ディスプレイ......13.4インチ/16:10、1920×1200または3840×2400、Dolby Vison対応IPS液晶(最大輝度500nit)

CPU(例)......インテル製Core i7-1065G7(TDP 15W、4コア8スレッド、標準1.3GHz、ターボ時最高3.9GHz)

GPU(例)......CPU内蔵(Iris Plus Graphics、またはUHD Graphics)

RAM......最大32GB/LPDDR4X-3733(増設・交換不可)

ストレージ......最大2TB SSD(NVMe/PCI Express 3.0 x4)

バッテリー容量......52Wh

バッテリー駆動時間......非公開

USB端子......Thunderbolt 3兼用USB Type-C×2(映像出力とUSB PD給電対応)

拡張端子......マイクロSDカードスロット、3.5mmヘッドセットジャック

Wi-Fi......Wi-Fi 6(Killer Wi-Fi 6 AX1650または同AX500-DBS)

生体認証機能......指紋認証+顔認証(Windows Hello対応)

標準搭載OS......Windows 10 HomeまたはPro 64bit版

といったところ。

また、Linuxを用いるソフト開発者向け構成として、Ubuntu 18.04LTSをプリインストールする特別構成モデル『XPS 13 Developer Edition』が用意されます。
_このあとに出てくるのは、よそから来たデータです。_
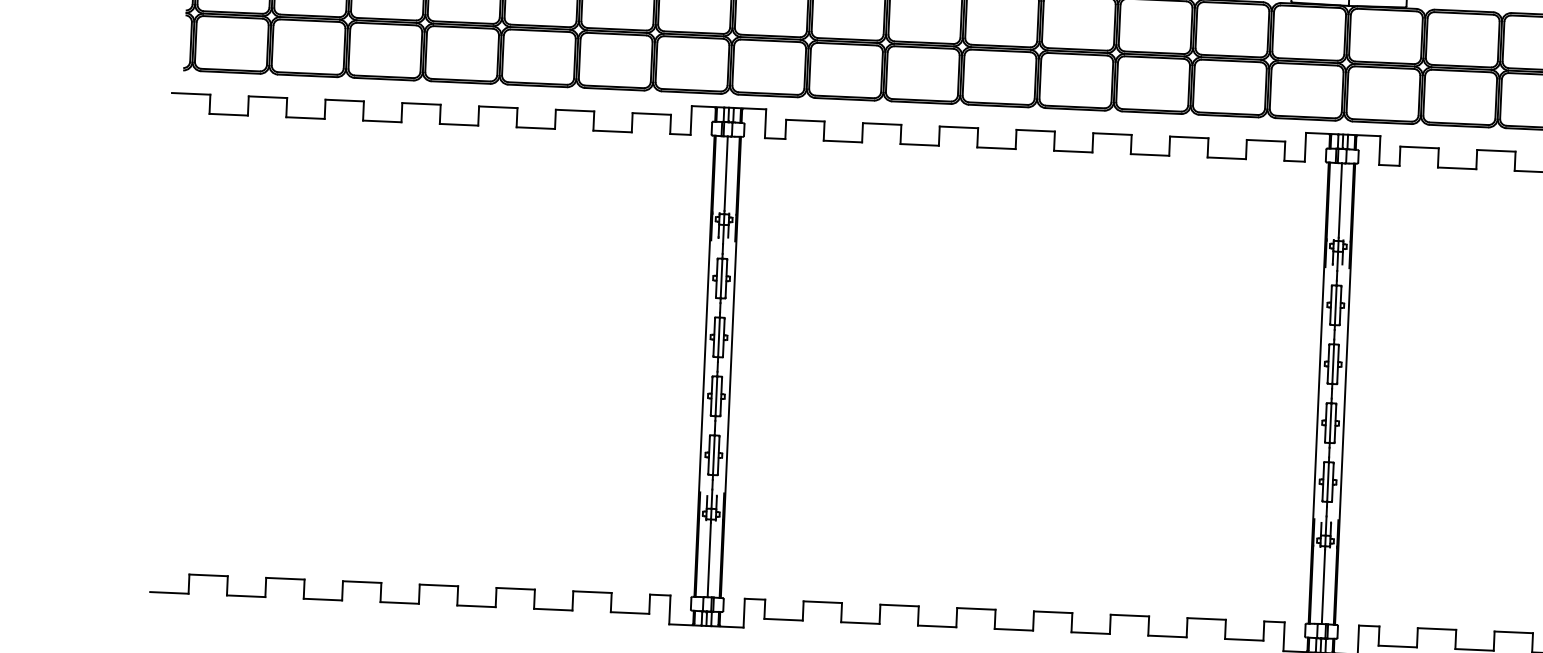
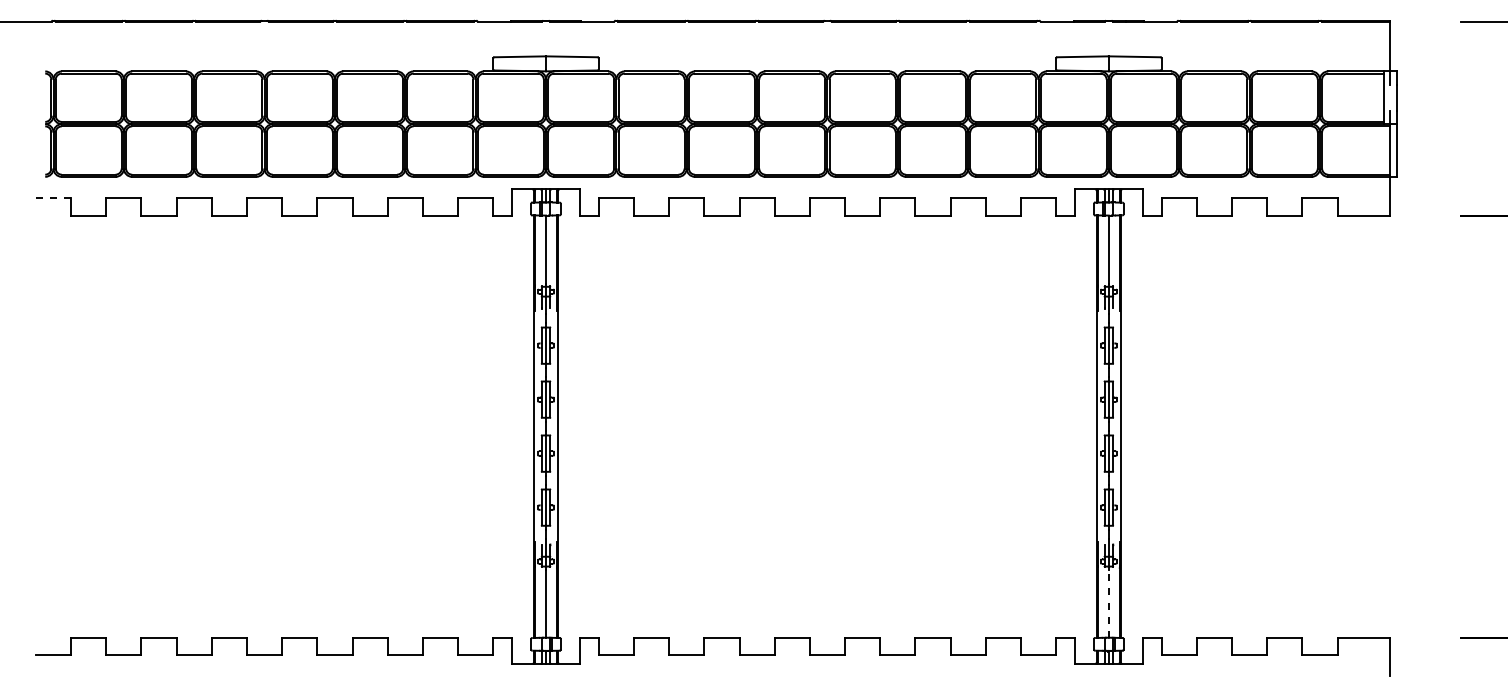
line: (191, 93) -> (53, 197), solid -> dashed
line: (1323, 586) -> (1108, 603), solid -> dashed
このように、2020年版のXPS 13は、象徴的だったナローベゼル設計を発展させ、さらに内部設計を一新した(そして多くの部分で2-in-1と共通化を図った)フルモデルチェンジとなりました。

とにもかくにも、正面から画面を見た際の「ほぼすべてが画面となる衝撃」は、2015年版を最初に見た際の驚き再び......と言っても過言ではありません。歴代モデルの傾向から鑑みるに、日本でも(時期は不明ながら)発売はほぼ確実と思われる2020年版XPS 13。全般的にスタイルが洗練されている昨今のPCの中にあっても、強烈に実機を見てみたい、触ってみたいと思わせる仕上がりです。